In Mersin, a southern province of Turkey, 96 nongovernmental organizations made a joint statement and said that closing down the prep centers would lead to irreversible mistakes in education.

The president of Mersin Intercultural Dialogue Center (MEKADİM), lawyer Erdoğan Günal, said that the draft is against the preamble of the Constitution as well as the Articles 10, 27,42 and 48 which regulate equality under the law, right to science and art, right to education and right to work and have a contract, respectively.

Günal said that even enacted, such a law would be overruled by the Constitutional Court, but due to the slow judiciary system in Turkey, in the meantime students would suffer the consequences and urged the government to not to consider such a draft in the first place.

Günal said the proposal to hire the teachers of prep centers in state schools is against the equality principle of the Constitution since there is already a long waiting list in the state institutions. It also emerged that the draft law included a proposal to hire teachers of prep centers to government jobs through an interview process although all other teachers are hired by a centralized exam. Criticizing the planned interview method for hiring teachers, Günal said that it would be open to abuse.

Prep centers a result of supply-demand in free market economy

In the southeastern province of Bingöl, a parent of four children, Yusuf Sezgin, said that he could only afford for one of his children to attend a prep center and he was the only one who did well enough to pass the university placement exam. “My other children are workers. They all went to the same high school. If prep centers are not necessary, why could my other children not get into college?” he asked.

A mother of four, Selvihan Kanar, who cannot even afford her rent and electric bill, said that her children receive education services at the free reading halls. “Had it not been for these places, my children would be throwing stones at the police like their peers here,” she commented.

In the southwestern province of Burdur, Justice and Development Party (AK Party) Burdur deputy and Vice President of Local Municipalities Hasan Hami Yıldırım said on Monday that the prep centers and study centers could only be closed once they are not needed anymore, not through force or state power.

“In particular, study centers that provide a service free of charge and on a voluntary basis could be excluded from the draft,” Yıldırım said as he added that in free market economies, institutions emerge as a result of supply and demand.

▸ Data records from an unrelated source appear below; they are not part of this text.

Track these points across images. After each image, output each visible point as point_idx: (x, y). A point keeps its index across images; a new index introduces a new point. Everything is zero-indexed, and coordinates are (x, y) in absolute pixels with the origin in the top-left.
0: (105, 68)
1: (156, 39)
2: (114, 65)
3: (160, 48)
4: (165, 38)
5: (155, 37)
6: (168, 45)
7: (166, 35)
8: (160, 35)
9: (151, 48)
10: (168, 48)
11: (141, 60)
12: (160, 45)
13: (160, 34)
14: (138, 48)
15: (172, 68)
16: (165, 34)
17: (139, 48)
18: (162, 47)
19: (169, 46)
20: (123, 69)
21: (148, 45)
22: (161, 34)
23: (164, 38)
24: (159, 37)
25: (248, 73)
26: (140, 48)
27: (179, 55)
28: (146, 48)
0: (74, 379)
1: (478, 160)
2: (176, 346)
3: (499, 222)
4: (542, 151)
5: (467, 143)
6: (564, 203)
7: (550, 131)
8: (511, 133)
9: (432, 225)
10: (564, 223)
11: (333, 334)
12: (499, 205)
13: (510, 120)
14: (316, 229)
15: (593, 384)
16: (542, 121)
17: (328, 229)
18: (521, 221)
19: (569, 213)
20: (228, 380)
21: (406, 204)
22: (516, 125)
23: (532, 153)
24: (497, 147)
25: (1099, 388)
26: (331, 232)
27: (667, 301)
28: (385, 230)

Yıldırım added that the need for prep centers could only be minimized when the education system is able to provide equal quality education across Turkey.

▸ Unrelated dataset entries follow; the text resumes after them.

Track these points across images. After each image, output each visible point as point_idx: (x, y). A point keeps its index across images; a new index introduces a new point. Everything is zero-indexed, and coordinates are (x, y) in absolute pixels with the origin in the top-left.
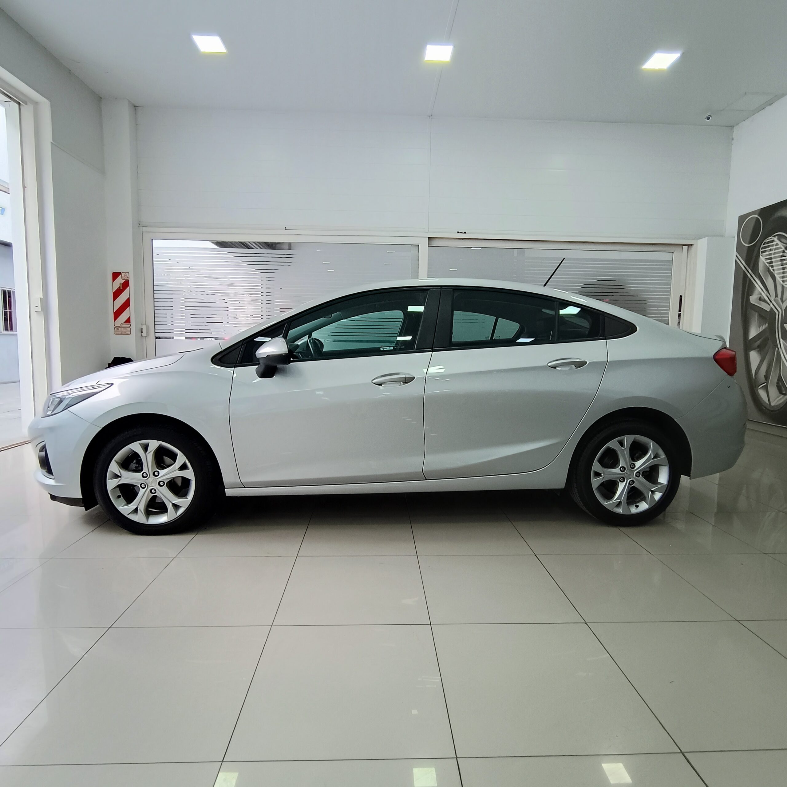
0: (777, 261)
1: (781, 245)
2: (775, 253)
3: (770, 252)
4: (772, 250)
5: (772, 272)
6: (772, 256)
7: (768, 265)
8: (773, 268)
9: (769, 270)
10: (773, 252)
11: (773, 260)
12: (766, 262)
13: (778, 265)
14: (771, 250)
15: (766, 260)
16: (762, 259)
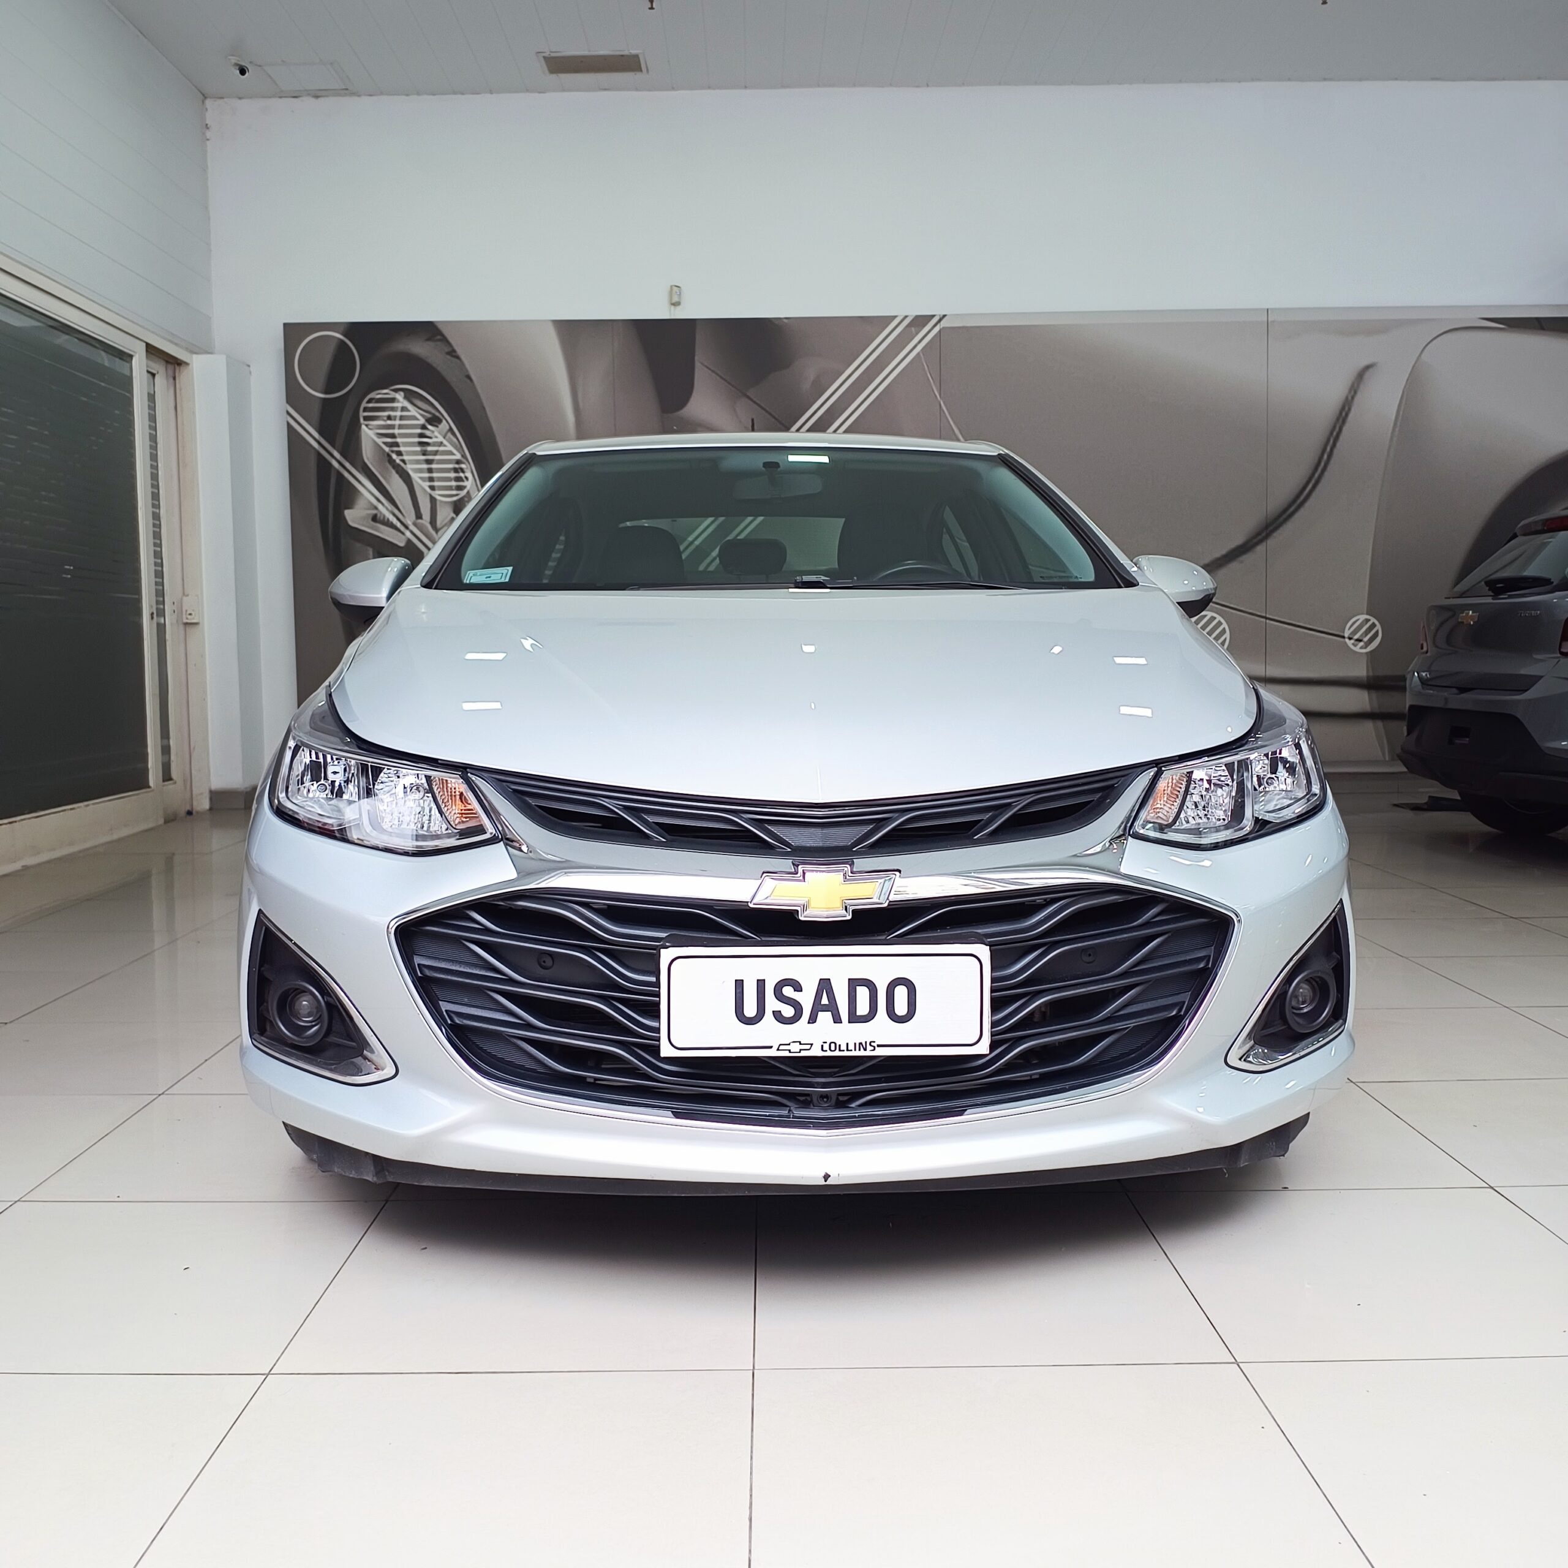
0: (412, 444)
1: (413, 411)
2: (401, 427)
3: (389, 422)
4: (393, 418)
5: (399, 465)
6: (396, 431)
7: (387, 449)
8: (401, 457)
9: (391, 461)
10: (397, 422)
11: (399, 440)
12: (380, 441)
13: (415, 453)
14: (389, 418)
15: (379, 438)
16: (369, 434)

The Karapınar Industrialists and Businessmen’s Association (KARSİAD) head Şenol Mutlu said that they could not make sense of the government’s move to shut down prep centers, study centers and free reading halls. “We will continue to support children with limited financial means, but the destinies of millions of children are at stake,” Mutlu commented. He asked how the students of state schools would compete with those from private schools without the help of the prep centers.

President of Aydın Association of Preparatory Schools (AYDERBİR) Ali Karimiş said that many people are against the government’s move as he said that if prep centers are closed, private tutors would work illegally without paying taxes. He said that prep centers provide equality of opportunity to poor children. He urged the government to stop the attempt to close the prep centers.

Poor children will lose their chance for competition

In a similar reaction, a former mayor of İzmir, Burhan Özfatura, said on Monday that there is nothing positive about such a draft law and it would make the education system even worse. “The closure of prep centers will lead to unfair competition and the black Turks of Turkey will lose their chance [to climb the social mobility ladder],” he further commented.

Özfatura argued that Education Minister Nabi Avcı has been struggling to create the impression that such a draft does not exist. According to Özfatura, this attempt is an operation against the Gülen movement.